*Passage provided*.

2. Randomized Orthogonalization and Subspace Embeddings

A central computational bottleneck in classical GMRES is Gram–Schmidt orthogonalization, which is highly communication- and synchronization-intensive. Modern sketched GMRES variants leverage randomized Gram–Schmidt procedures, where the core operations (such as projections and norm computations) are performed using the sketches $S w_j$ (2011.05090):

New basis candidates are sketched and orthogonalized in the compressed space.
Least-squares or QR factorizations are computed only in the reduced dimension, often with sketch size $s = O(d/\epsilon^2)$ for dimension $d$ .
This approach maintains nearly orthonormal "sketched" bases (i.e., $S Q$ is nearly orthonormal), which is sufficient for the convergence and stability of the global GMRES scheme.

Recent advances integrate sketching into block orthogonalization for s-step GMRES (2503.16717), resulting in orthogonality errors for each block bounded by machine precision (as long as the blocks are numerically full rank). Specific sketching schemes (e.g., dense Gaussian, sparse Count sketch, hybrid Count–Gaussian) can be used to reduce communication volume in distributed environments.

(Collected data entries)
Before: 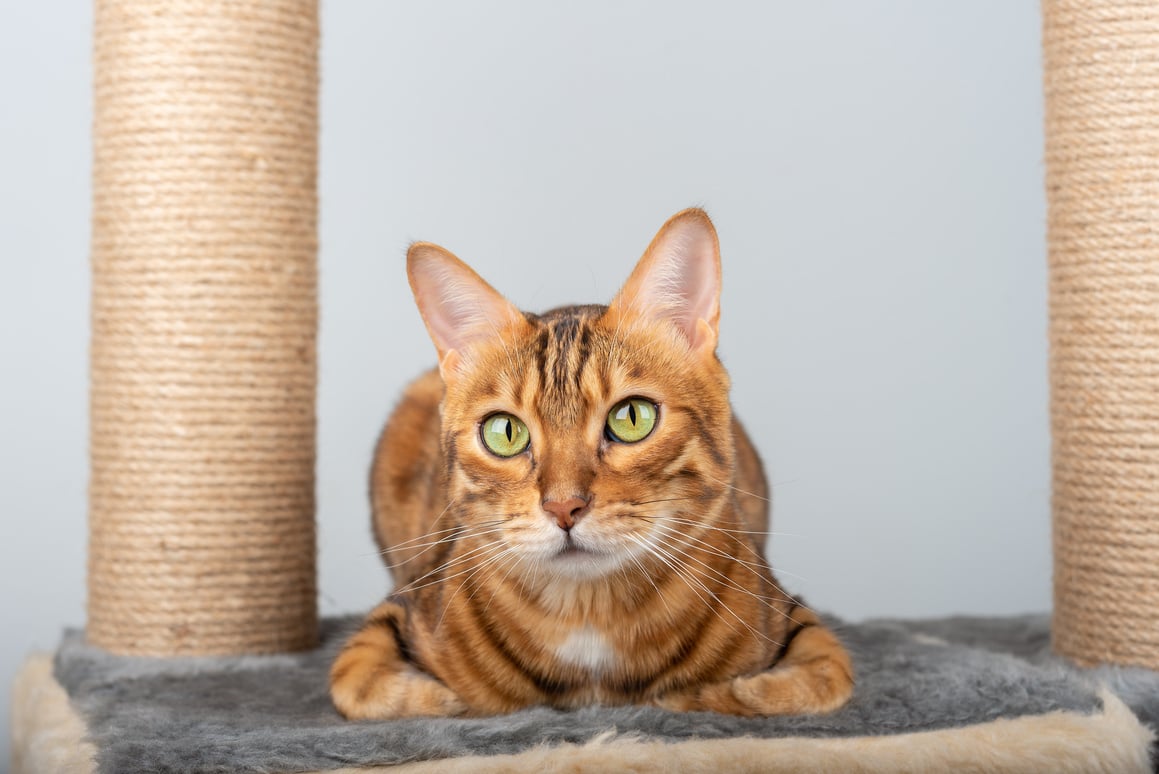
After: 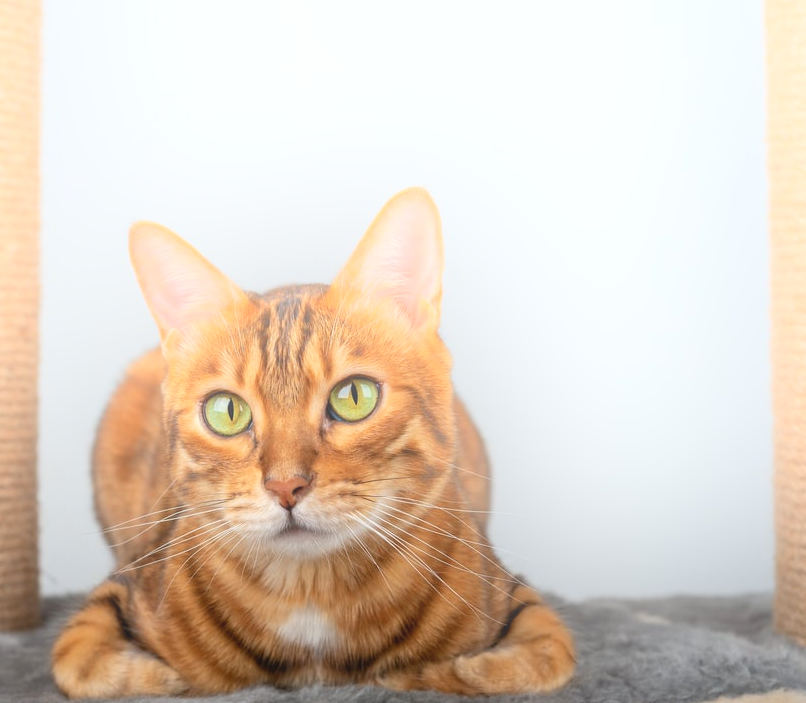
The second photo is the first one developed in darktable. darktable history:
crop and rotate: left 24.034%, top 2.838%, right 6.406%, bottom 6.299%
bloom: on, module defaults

--

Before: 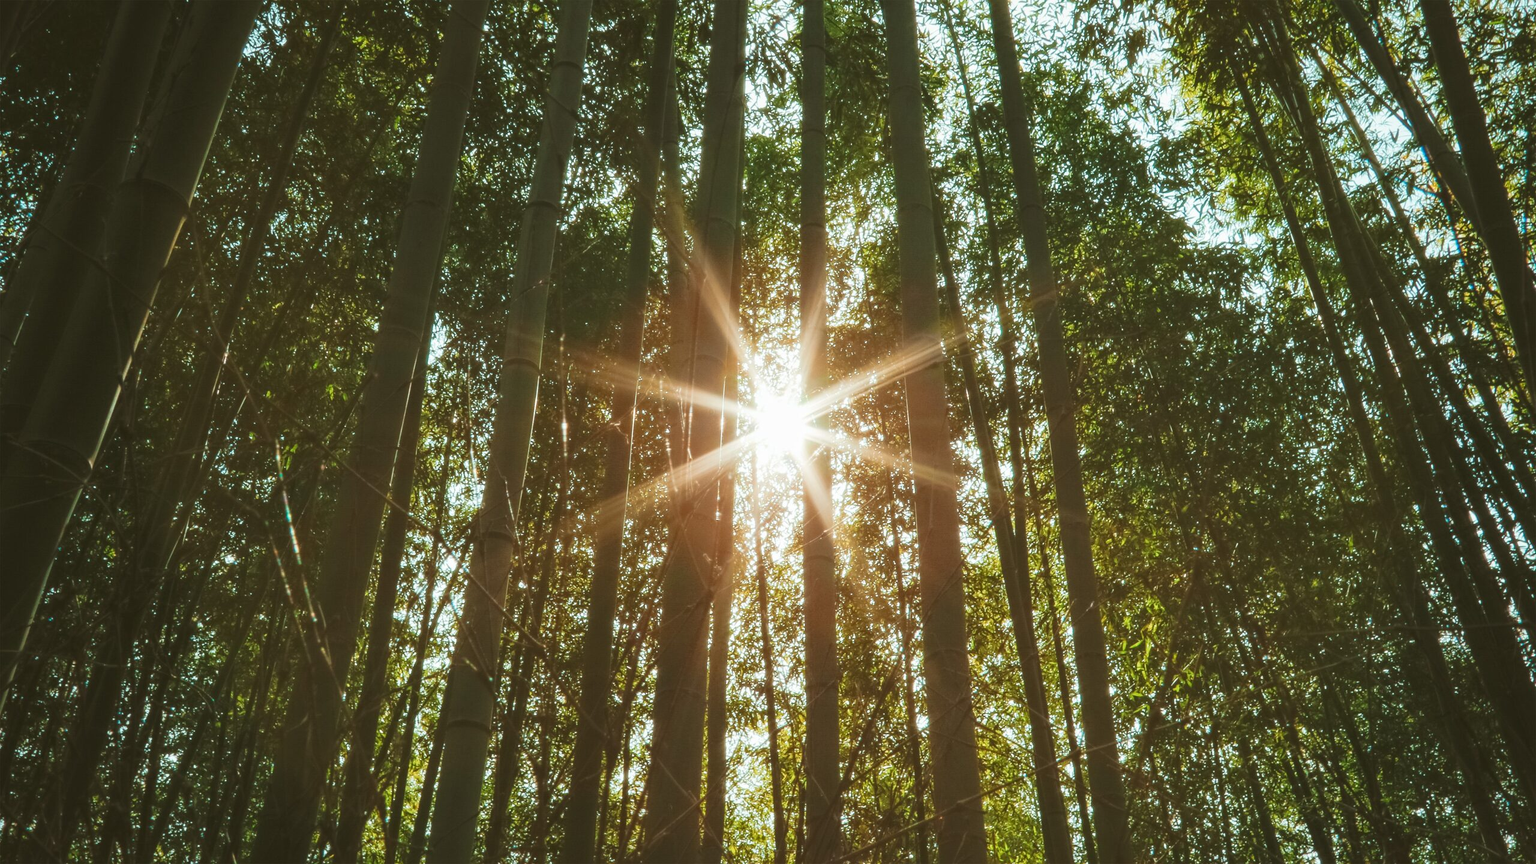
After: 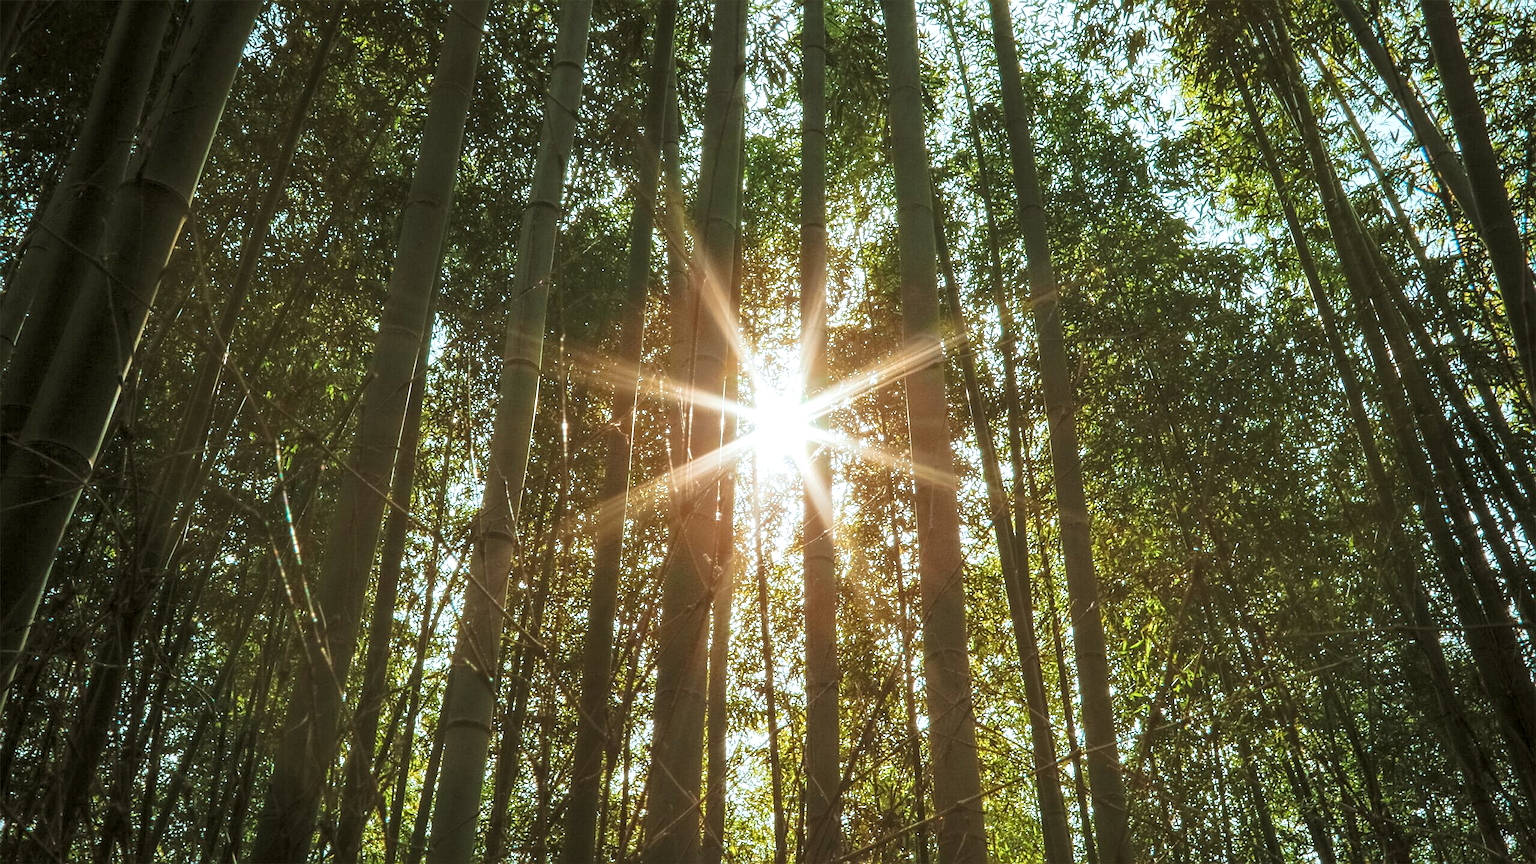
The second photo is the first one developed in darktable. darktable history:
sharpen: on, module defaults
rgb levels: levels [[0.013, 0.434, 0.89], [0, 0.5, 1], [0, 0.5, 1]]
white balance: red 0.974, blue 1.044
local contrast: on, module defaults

*Directions*.
- A) According to the passage on sketched GMRES, what is a central computational bottleneck in classical GMRES?
- B) Please pick up the passage on sketched GMRES and keep writing from where it stops.

*In response*.
- A) Gram–Schmidt orthogonalization.

- B)
3. Numerical Stability and Error Analysis

Sketched methods fundamentally change the error propagation landscape. Classical GMRES’s backward stability analysis depends on the conditioning of the Krylov basis. For sketched GMRES, recent analysis demonstrates that:

Backward stability depends on the product $AB_{1:i}$ : As long as $\kappa(AB_{1:i})$ is not too large (e.g., less than about $1/O(u)$), the method is backward stable, even if the Krylov basis itself is ill-conditioned (2503.19086).
Restarting can mitigate error buildup: Restarted sketched GMRES is shown to decouple error accumulation from the worst-case conditioning of the basis, maintaining small backward error cycle by cycle.
Sharper error bounds: In many observed cases, backward error is much smaller than the worst-case theory would predict, because sketching compresses the amplification of error due to an ill-conditioned basis.

Randomized orthogonalization can also yield nearly machine-precision orthogonality using one or two Gauss–Seidel iterations (2205.07805). In distributed-memory settings, randomized sketching enhances stability of block orthogonalization without measurably increasing execution time (2503.16717).

4. Theoretical and Practical Convergence

Convergence theory for sketched GMRES extends polynomial approximation theory from classic Krylov methods. Provided the embedding operator $S$ preserves the geometry of the subspace, convergence rates for compressed least-squares matches those of true GMRES up to a modest factor, often bounded by $(1+\epsilon)/(1-\epsilon)$ (2111.00113, 2208.11447). For example, for Stieltjes functions of positive real matrices, error decays as

$\|f(A)-\widetilde{f}_m\|_{A^H} \leq C_1\,C_\varepsilon\, (\sin\beta_0)^m,$

with distortion due to sketching appearing only as a pre-factor (2208.11447).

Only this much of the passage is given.